O PODER DA SÍFILIS - Conto de Terror - Paulo Soriano



O PODER DA SÍFILIS
 Paulo Soriano

Ninguém sabia – e nem mesmo poderia imaginar –, mas o homem que se sentara numa das mesas mais chiques daquele restaurante caro era um vampiro.
Pediu um vinho tinto encorpado – daqueles cuja viscosidade mais lembrava a textura do sangue – e se serviu de pequenos goles. Lançou um olhar no entorno, mas o que viu pouco lhe agradou. Então esperou.
Mas não aguardou por muito tempo. À frente de sua mesa postou-se uma mulher de uma beleza quase gótica. Pequenos vaporosos olhos azuis. Palidez. Longo pescoço. Sedução. Cabelos de víboras que se contorcem prazerosamente. Uma mulher ideal.
O homem, que era um vampiro verdadeiro, não tomou conhecimento do companheiro da mulher. Mergulhou-lhe as longas unhas na jugular, que se rompeu docilmente. O sangue brotou numa torrente, e a cabeça do homem tombou para trás, como resultado do empuxo. Depois o vampiro avançou para a mulher, arrebatou com força o colar de diamantes que lhe cingia o pescoço de cisne e nele cravou os caninos. Depois, sugou demoradamente.
As pessoas ao redor nada esperaram. Fugiram todas. Certamente duas ou três foram pisoteadas.
Terminado o assédio, o vampiro abriu a carteira. Com a ponta dos dedos, onde as unhas retráteis já se haviam acomodado convenientemente, sacou duas notas de grande valor, colocando-as em seguida sobre a mesa. Então afundou as unhas, que voltaram a crescer assustadoramente, num dos olhos da mulher, retirando-o da órbita com graciosa destreza. Inclinado a cabeça, num gesto elegante, levou-o à boca e mastigou prazerosamente. Depois, comeu o outro olho, como se fosse um pêssego macio.
Estalou os lábios. Vendo que o homem ainda sangrava, colheu o esguicho numa pequena taça de vinho e entornou o sangue rapidamente, à maneira dos cowboys.
Arrotou. Limpou a boca com as costas da mão. Estava satisfeito.
Então, viu o mundo girar.
As mesas rodopiavam em torno de si como um carrossel alucinado. Ah! Como fora descuidado! Num ambiente rico e luxuoso daqueles não poderia haver riscos, mas, ainda assim, havia! Uma prostituta de luxo! Uma prostituta sifilítica!

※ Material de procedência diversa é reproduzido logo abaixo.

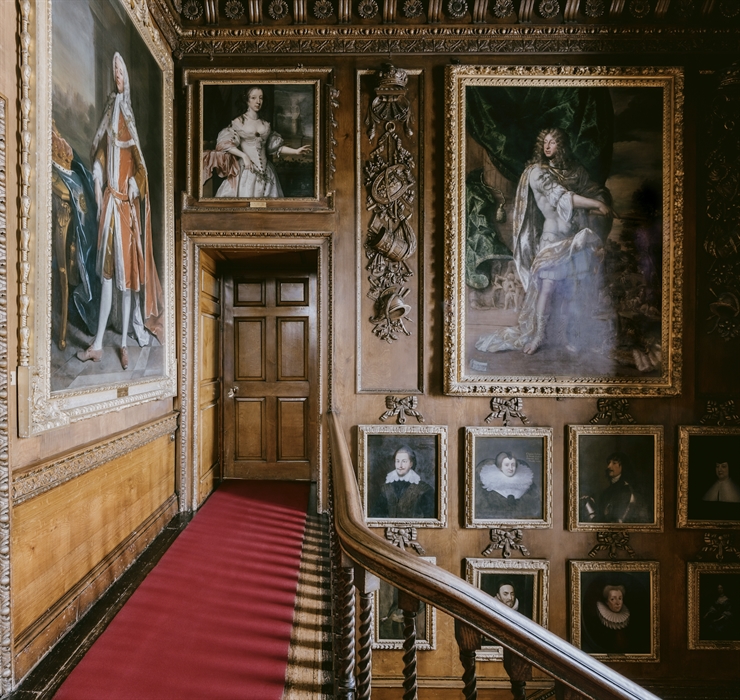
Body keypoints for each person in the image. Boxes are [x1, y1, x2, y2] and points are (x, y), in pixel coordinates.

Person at [476, 128, 614, 356]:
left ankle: (565, 335)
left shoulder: (575, 172)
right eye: (545, 142)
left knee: (571, 289)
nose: (547, 146)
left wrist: (600, 200)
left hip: (574, 241)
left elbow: (594, 190)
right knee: (547, 288)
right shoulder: (537, 172)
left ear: (562, 146)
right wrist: (596, 204)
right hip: (551, 241)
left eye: (553, 142)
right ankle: (539, 335)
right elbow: (561, 197)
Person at [76, 52, 164, 370]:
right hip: (109, 208)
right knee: (106, 278)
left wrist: (135, 186)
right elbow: (101, 151)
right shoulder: (109, 110)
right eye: (114, 70)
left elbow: (140, 168)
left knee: (126, 283)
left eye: (120, 70)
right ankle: (98, 344)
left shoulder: (128, 115)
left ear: (126, 77)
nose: (117, 74)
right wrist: (98, 172)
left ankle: (124, 343)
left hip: (125, 210)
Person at [205, 86, 312, 198]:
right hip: (246, 170)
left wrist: (296, 151)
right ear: (246, 100)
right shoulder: (238, 122)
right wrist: (244, 156)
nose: (258, 101)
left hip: (266, 171)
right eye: (253, 98)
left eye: (261, 98)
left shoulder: (265, 124)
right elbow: (225, 144)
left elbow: (275, 147)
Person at [580, 452, 645, 524]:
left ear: (623, 466)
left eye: (614, 463)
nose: (609, 466)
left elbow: (618, 522)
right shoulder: (607, 492)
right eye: (609, 463)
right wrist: (590, 502)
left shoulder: (626, 491)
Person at [372, 446, 435, 519]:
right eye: (397, 461)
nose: (400, 466)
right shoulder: (385, 488)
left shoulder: (424, 490)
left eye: (404, 461)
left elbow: (430, 519)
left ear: (411, 464)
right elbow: (376, 516)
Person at [477, 451, 541, 519]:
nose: (510, 468)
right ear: (500, 467)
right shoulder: (490, 483)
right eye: (507, 465)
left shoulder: (526, 481)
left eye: (513, 465)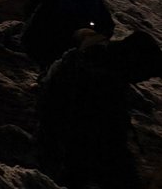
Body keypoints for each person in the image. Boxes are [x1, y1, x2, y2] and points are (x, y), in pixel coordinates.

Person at [36, 28, 162, 188]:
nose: (144, 78)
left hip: (60, 137)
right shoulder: (102, 80)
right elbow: (109, 139)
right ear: (136, 63)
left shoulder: (100, 59)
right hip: (65, 146)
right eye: (147, 73)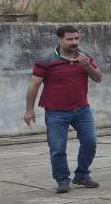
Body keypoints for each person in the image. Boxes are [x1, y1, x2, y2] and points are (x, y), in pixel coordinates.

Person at [23, 25, 103, 193]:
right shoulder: (46, 60)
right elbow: (34, 85)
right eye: (70, 39)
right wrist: (29, 110)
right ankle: (62, 180)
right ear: (60, 39)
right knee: (57, 148)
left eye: (76, 38)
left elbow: (98, 78)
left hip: (82, 110)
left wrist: (87, 66)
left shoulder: (85, 57)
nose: (74, 42)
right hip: (56, 112)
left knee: (90, 142)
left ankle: (82, 175)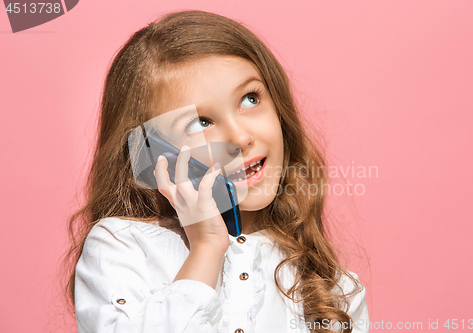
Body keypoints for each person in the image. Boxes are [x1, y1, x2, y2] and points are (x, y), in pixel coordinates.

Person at [64, 9, 369, 333]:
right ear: (151, 154)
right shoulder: (122, 247)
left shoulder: (334, 291)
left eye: (250, 99)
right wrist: (207, 249)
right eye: (201, 122)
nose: (240, 137)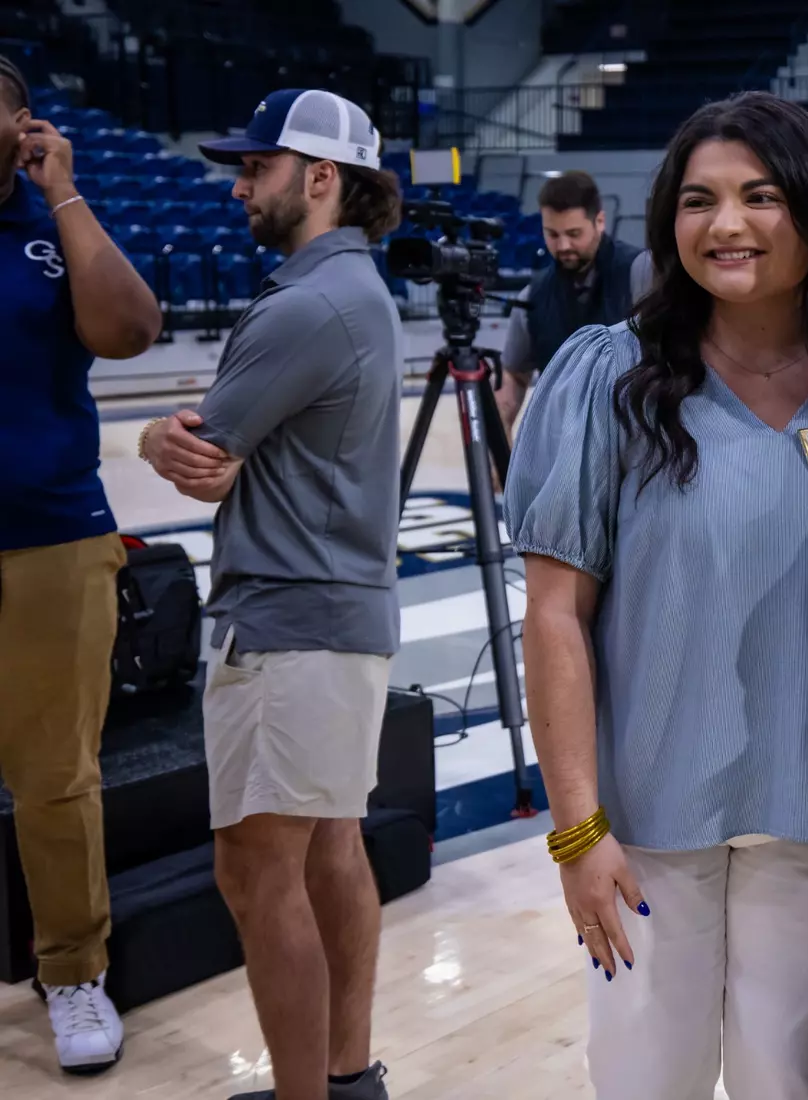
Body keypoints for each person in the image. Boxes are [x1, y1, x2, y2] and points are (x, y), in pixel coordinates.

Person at [503, 91, 808, 1100]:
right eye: (698, 200)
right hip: (646, 825)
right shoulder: (605, 377)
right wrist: (576, 830)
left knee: (798, 1080)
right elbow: (556, 614)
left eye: (761, 196)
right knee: (646, 1080)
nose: (725, 225)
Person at [139, 88, 404, 1100]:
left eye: (257, 167)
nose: (241, 184)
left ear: (321, 179)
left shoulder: (307, 304)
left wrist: (159, 435)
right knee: (332, 845)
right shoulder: (356, 293)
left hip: (289, 623)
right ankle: (344, 1077)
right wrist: (175, 437)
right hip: (341, 619)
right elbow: (211, 449)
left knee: (255, 874)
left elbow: (199, 451)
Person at [0, 53, 161, 1075]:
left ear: (22, 121)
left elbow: (132, 328)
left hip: (53, 530)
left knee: (57, 777)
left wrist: (62, 191)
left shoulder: (50, 225)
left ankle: (73, 970)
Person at [495, 170, 651, 434]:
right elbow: (513, 375)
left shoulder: (643, 272)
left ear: (599, 221)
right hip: (561, 443)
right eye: (552, 234)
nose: (564, 245)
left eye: (574, 233)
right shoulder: (531, 297)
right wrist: (499, 441)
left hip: (634, 439)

O vampiro tombou. O vírus da sífilis invadira o seu cérebro e lá pregava a sua pequena peça. Uma pecinha escrota e fatal. Estacas no coração? Uma lenda! A luz do Sol? Outra lenda ainda mais absurda. Mas a sífilis... A sífilis era o cianeto dos vampiros. Letal. O poder mais destrutível da terrível doença. Coisa que só os mais experientes dos vampiros – como aquele, que agora engorgitava coágulos e morria – poderiam saber.